The real sticky point for this patching scenario is that it breaks once you change the Product Code. Once you've gone over this ledge, the upgrade path is chosen for you.

Regardless of how you design your patches, you're going to have differing Product Codes resulting in a Major Upgrade patch and a nightmare for maintenance.

The other thing I'm thinking is whether you have a situation to justify the major upgrade scenario. If the patch is capable of upgrading 9.00 -> 9.01, which is a subset of 9.02's files, you can't be doing a major upgrade without violating fundamental Windows Installer component authoring rules.

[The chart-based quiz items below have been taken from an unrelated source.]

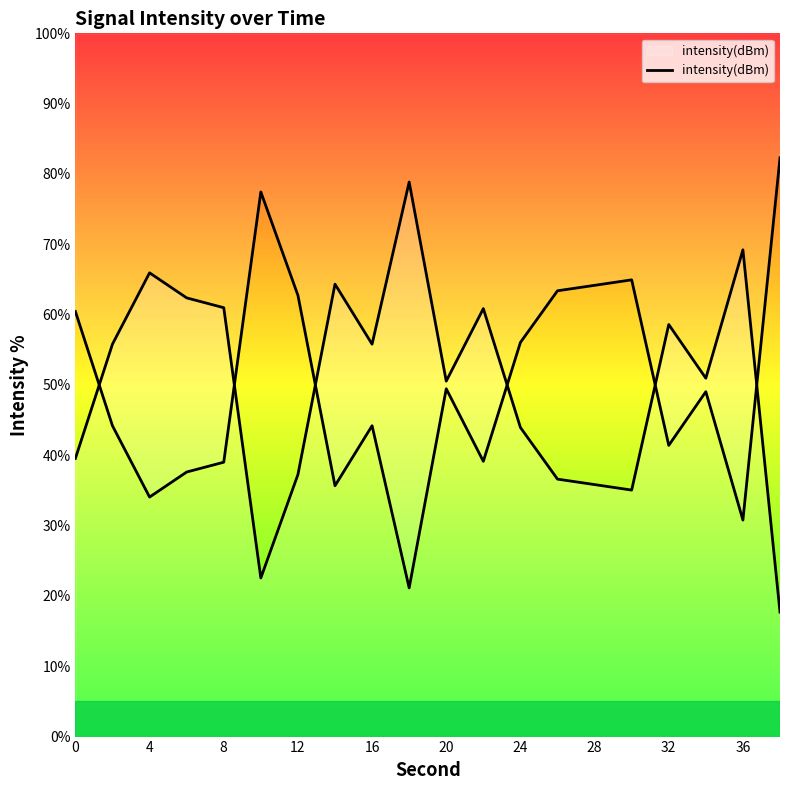

What is the average value?

50.1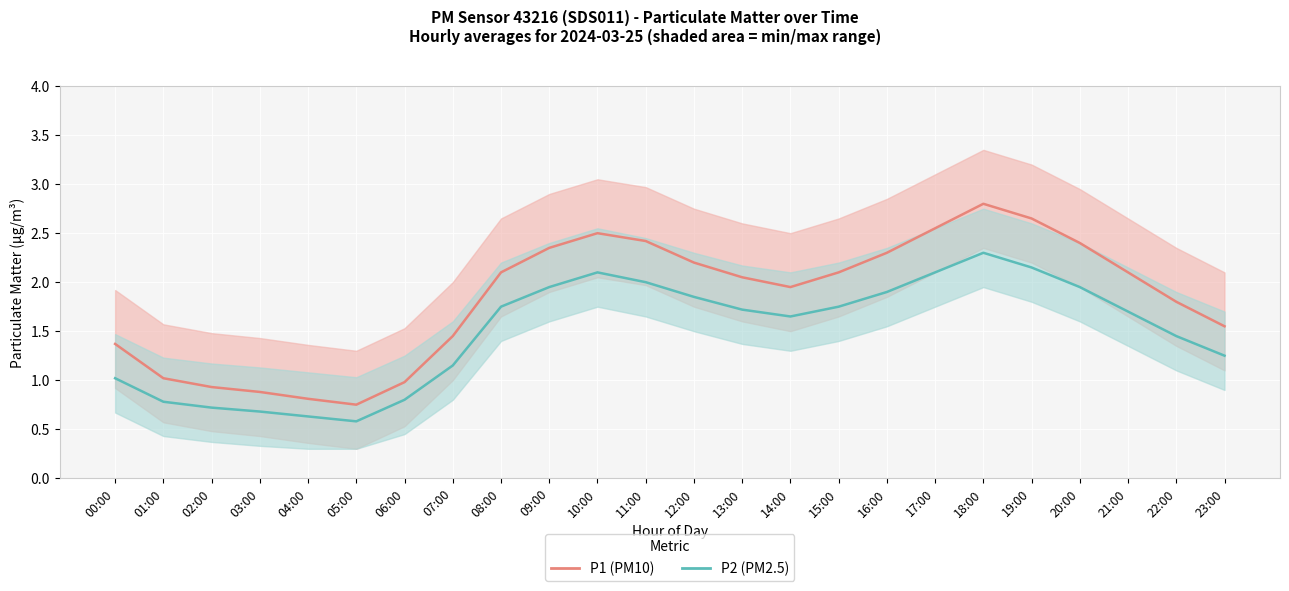

List the series in order of their peak value, lowest first.

P2 (PM2.5), P1 (PM10)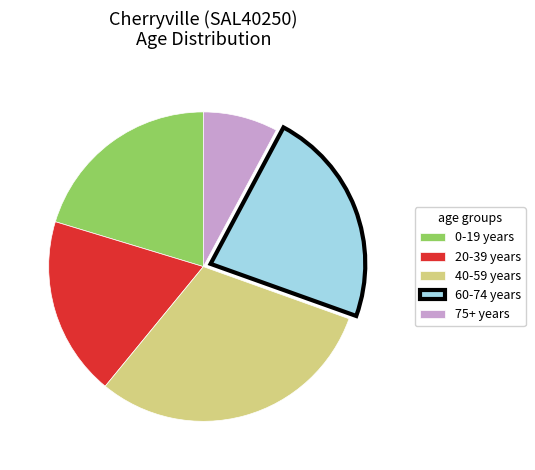

Is there any slice that represents more than half of the pie?

No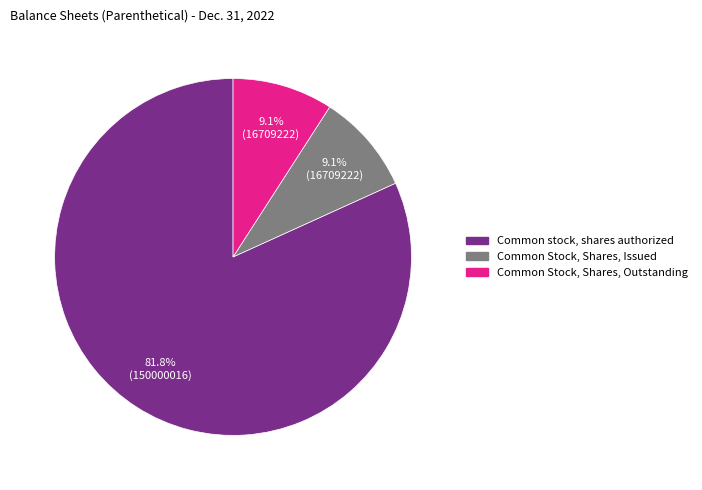

How many slices are in this pie chart?

3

Keep in mind that Component Authoring rules must still be followed when designing your application or you will experience oddities related to component removal (http://msdn2.microsoft.com/en-us/library/aa370561(VS.85).aspx). Specifically:
Never create two components that install a resource under the same name and target location. If a resource must be duplicated in multiple components, change its name or target location in each component. This rule should be applied across applications, products, product versions, and companies.
Note that the previous rule means that two components must not have the same key path file. The key path value points to a particular file or folder belonging to the component that the installer uses to detect the component. If two components had the same key path file, the installer would be unable to distinguish which component is installed. Two components however may share a key path folder.
Do not create a version of a component that is incompatible with all previous versions of the component. This rule should be applied across applications, products, product versions, and companies.


In essence, those rules create a mutually exclusive situation. Either you're deploying a patch as a minor upgrade and thus the major upgrade is not necessary or you're deploying a major upgrade and the minor upgrade is going to violate component authoring rules.

My opinion is that you should consider whether it's actually necessary to perform a major upgrade and perhaps that may simplify your upgrade strategy.